INSTRUCTIONS FOR THE TASK –
Which lines below include the string "center"? Please show each one.
::::
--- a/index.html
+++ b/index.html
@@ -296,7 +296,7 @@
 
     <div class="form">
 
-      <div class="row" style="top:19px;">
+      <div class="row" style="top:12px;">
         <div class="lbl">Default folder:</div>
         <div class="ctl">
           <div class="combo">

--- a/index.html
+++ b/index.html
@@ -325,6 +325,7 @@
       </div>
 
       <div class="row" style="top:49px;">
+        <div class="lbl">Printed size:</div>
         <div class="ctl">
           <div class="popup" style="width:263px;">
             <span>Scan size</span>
::::
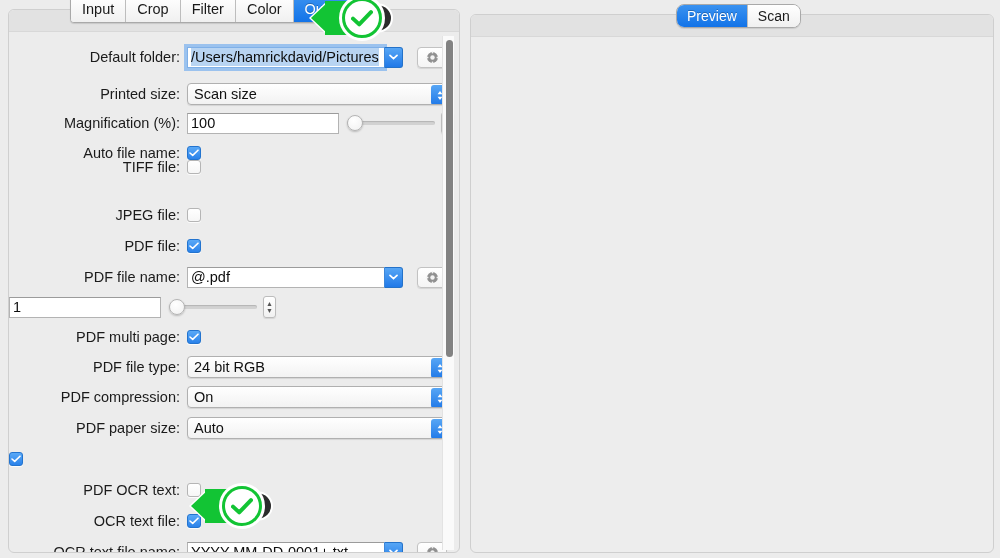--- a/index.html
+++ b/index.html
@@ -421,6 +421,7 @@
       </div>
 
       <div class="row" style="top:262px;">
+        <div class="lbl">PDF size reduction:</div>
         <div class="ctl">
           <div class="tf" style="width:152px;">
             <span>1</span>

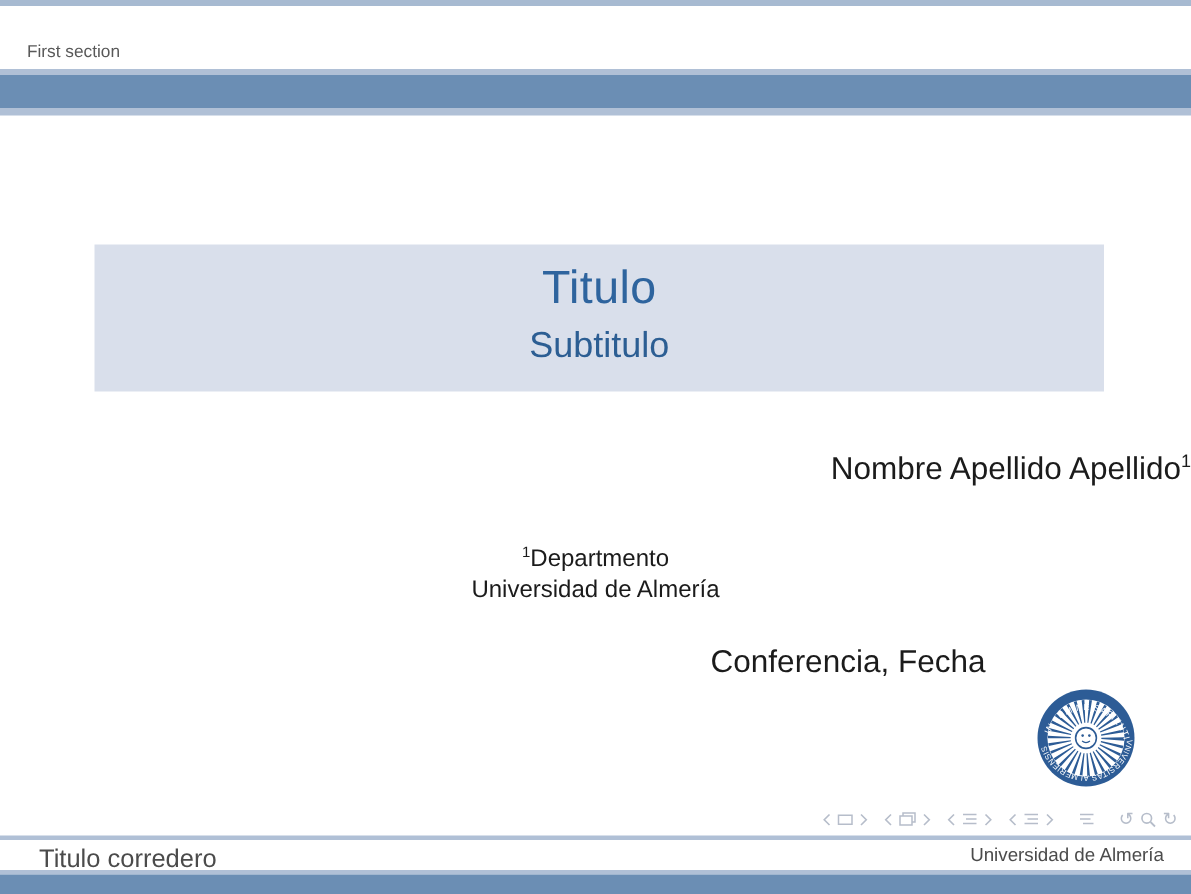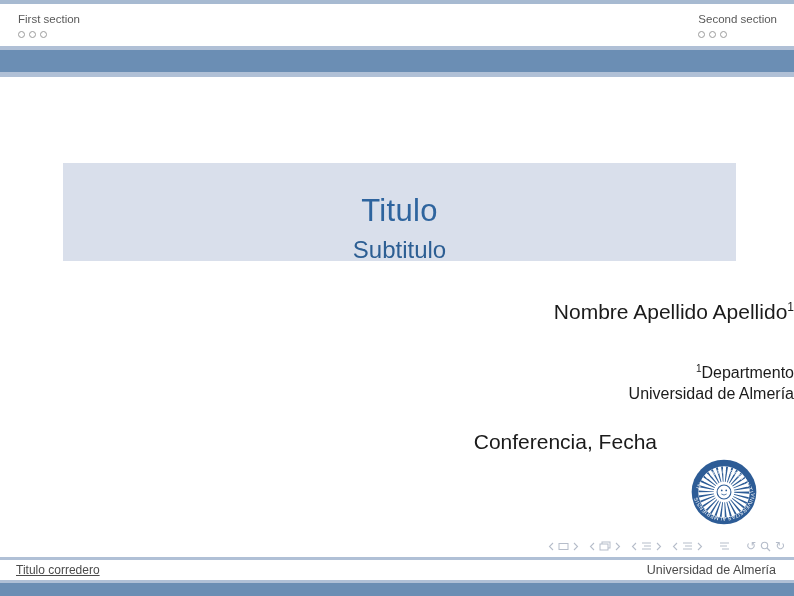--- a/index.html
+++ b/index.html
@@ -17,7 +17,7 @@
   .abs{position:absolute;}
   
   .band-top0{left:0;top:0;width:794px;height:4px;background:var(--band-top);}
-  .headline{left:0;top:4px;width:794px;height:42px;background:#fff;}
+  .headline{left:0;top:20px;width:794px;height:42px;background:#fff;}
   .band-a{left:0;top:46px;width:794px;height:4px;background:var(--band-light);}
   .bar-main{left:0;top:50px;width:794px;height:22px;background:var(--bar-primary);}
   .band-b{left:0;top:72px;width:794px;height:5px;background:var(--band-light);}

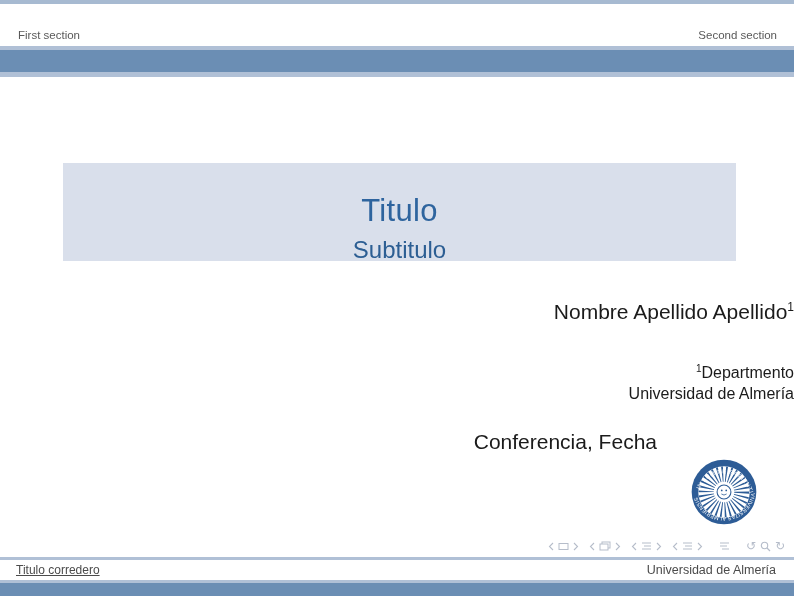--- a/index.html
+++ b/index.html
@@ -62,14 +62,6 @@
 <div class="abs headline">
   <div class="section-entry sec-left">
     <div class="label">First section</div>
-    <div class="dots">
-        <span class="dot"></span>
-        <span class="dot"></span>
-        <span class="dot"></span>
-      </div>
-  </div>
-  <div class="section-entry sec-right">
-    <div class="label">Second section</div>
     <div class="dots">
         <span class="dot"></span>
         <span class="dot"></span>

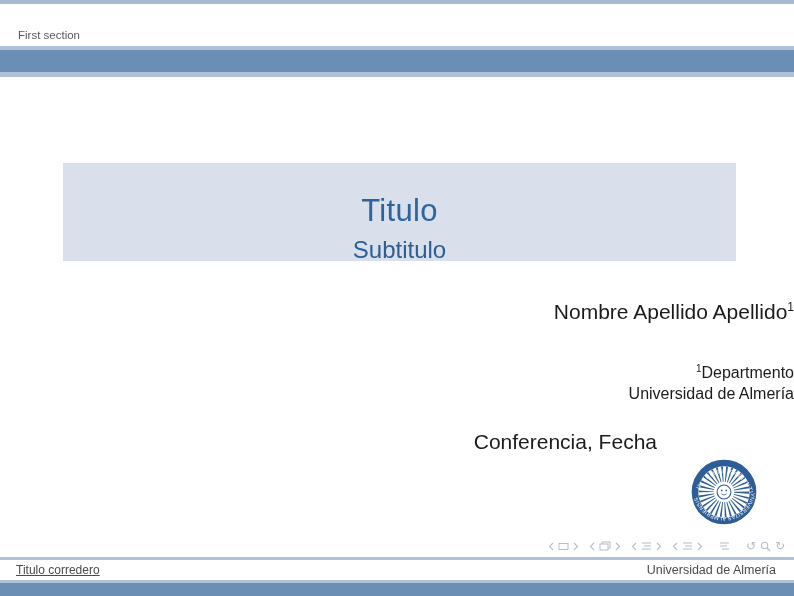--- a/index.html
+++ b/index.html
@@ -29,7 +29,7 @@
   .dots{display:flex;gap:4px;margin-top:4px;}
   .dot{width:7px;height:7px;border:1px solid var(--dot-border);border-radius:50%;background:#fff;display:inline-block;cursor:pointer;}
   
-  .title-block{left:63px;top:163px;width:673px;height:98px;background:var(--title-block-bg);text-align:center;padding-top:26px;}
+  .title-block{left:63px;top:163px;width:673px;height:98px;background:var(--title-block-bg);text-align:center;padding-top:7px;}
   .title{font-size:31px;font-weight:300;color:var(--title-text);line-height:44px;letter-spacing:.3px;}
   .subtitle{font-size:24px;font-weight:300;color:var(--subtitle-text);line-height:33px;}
::::
SOLUTION –
-  .title-block{left:63px;top:163px;width:673px;height:98px;background:var(--title-block-bg);text-align:center;padding-top:26px;}
+  .title-block{left:63px;top:163px;width:673px;height:98px;background:var(--title-block-bg);text-align:center;padding-top:7px;}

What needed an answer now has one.